------ Raw data ------

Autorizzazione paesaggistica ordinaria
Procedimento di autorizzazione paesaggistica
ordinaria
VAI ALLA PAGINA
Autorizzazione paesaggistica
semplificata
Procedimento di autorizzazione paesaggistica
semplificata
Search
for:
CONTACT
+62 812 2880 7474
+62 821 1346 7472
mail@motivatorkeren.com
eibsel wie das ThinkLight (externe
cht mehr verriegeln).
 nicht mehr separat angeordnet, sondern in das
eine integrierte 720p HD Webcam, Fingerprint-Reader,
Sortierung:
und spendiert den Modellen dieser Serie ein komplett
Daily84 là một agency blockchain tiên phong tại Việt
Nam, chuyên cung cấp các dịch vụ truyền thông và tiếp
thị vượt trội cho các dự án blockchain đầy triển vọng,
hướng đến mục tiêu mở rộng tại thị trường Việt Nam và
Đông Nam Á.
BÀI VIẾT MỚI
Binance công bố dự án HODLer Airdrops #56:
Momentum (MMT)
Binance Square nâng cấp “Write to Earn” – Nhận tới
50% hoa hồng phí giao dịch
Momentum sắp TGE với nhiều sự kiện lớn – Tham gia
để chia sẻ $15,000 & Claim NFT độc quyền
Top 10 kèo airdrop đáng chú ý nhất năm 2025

------
------ Raw data ------

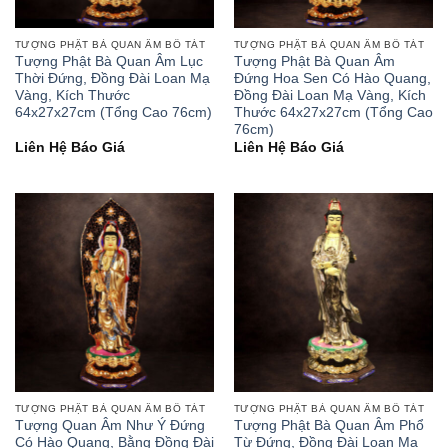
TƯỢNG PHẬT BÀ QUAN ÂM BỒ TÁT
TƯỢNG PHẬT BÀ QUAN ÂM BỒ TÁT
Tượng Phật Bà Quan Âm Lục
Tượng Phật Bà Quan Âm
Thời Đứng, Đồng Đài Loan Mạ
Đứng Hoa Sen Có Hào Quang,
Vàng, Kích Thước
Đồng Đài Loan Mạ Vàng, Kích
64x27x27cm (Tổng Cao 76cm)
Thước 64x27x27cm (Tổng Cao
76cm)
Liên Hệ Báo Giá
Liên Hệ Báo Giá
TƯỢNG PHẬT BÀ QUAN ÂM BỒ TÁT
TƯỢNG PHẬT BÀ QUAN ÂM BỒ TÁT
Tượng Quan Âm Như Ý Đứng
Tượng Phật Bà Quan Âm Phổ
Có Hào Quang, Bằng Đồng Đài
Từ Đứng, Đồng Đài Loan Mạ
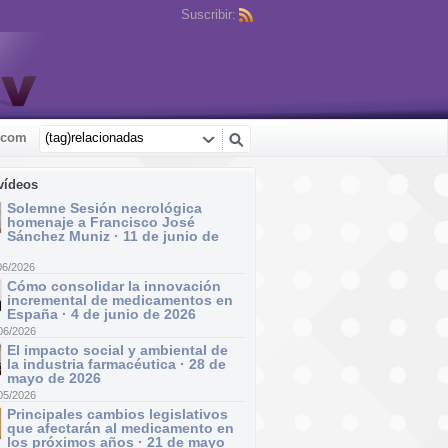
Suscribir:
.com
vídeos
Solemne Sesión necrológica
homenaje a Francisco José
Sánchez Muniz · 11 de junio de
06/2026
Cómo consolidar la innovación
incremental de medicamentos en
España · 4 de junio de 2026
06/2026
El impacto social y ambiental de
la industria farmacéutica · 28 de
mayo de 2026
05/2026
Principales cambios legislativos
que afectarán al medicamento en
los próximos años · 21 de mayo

------
------ Raw data ------

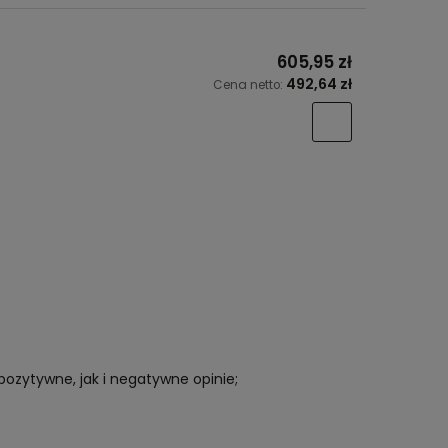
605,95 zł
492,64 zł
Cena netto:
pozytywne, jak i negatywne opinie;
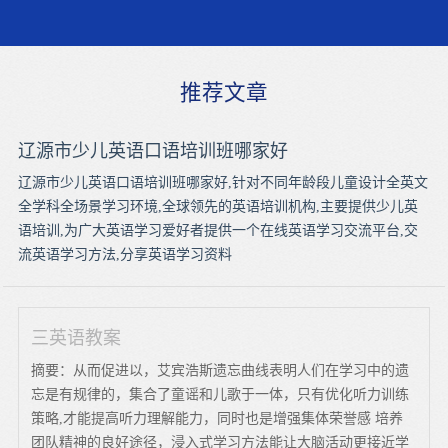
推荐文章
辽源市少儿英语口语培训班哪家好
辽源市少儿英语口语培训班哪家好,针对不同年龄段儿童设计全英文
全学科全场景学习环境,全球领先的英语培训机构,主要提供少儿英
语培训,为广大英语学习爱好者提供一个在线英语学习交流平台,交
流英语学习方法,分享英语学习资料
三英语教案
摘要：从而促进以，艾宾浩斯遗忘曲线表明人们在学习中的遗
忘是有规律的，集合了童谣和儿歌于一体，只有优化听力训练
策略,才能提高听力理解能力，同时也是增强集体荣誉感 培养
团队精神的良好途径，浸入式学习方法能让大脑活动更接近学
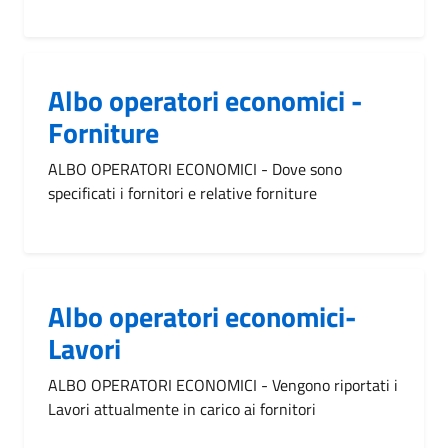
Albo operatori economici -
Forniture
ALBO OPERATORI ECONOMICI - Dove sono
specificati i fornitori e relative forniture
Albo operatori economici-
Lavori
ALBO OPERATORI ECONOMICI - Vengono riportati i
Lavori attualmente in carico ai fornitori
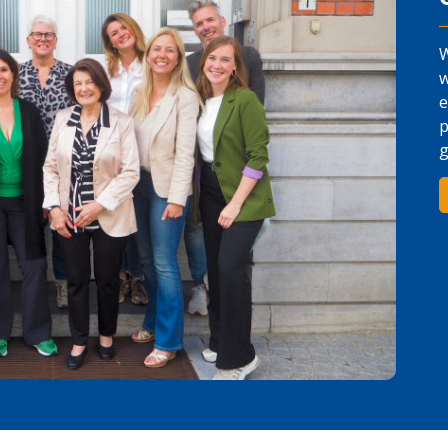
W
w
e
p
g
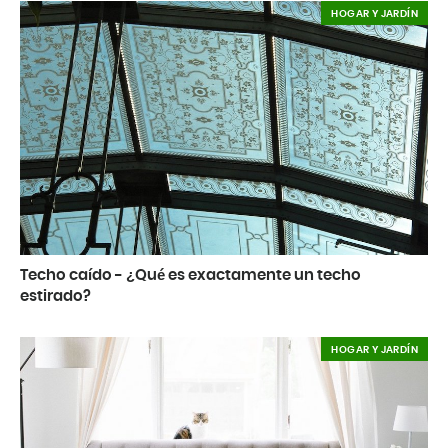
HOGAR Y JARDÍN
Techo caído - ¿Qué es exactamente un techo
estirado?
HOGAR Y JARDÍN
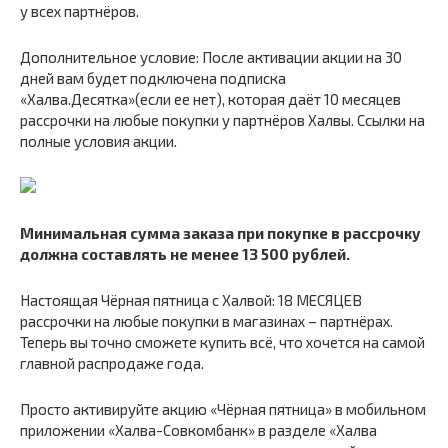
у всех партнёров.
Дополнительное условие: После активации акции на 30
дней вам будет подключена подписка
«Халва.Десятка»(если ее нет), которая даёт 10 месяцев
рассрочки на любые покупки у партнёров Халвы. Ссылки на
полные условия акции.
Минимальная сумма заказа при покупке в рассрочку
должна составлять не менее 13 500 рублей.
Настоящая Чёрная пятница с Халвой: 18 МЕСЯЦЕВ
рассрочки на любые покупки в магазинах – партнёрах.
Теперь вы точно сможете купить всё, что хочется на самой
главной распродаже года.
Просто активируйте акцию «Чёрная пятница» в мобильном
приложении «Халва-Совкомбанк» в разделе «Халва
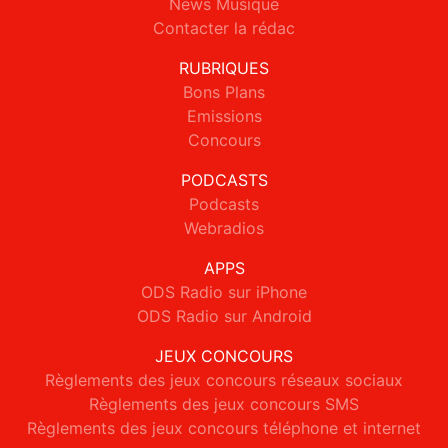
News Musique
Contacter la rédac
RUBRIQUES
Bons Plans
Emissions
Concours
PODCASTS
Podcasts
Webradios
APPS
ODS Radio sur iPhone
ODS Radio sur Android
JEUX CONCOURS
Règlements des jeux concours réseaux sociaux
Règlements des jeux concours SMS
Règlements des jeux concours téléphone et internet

------

*Assigned task*
Starting at the line that contains "ODS Radio sur iPhone" and stopping after the line that contains "Règlements des jeux concours téléphone", write out every line exactly as it appears above, and no other line.

*Response to this exercise*
ODS Radio sur iPhone
ODS Radio sur Android
JEUX CONCOURS
Règlements des jeux concours réseaux sociaux
Règlements des jeux concours SMS
Règlements des jeux concours téléphone et internet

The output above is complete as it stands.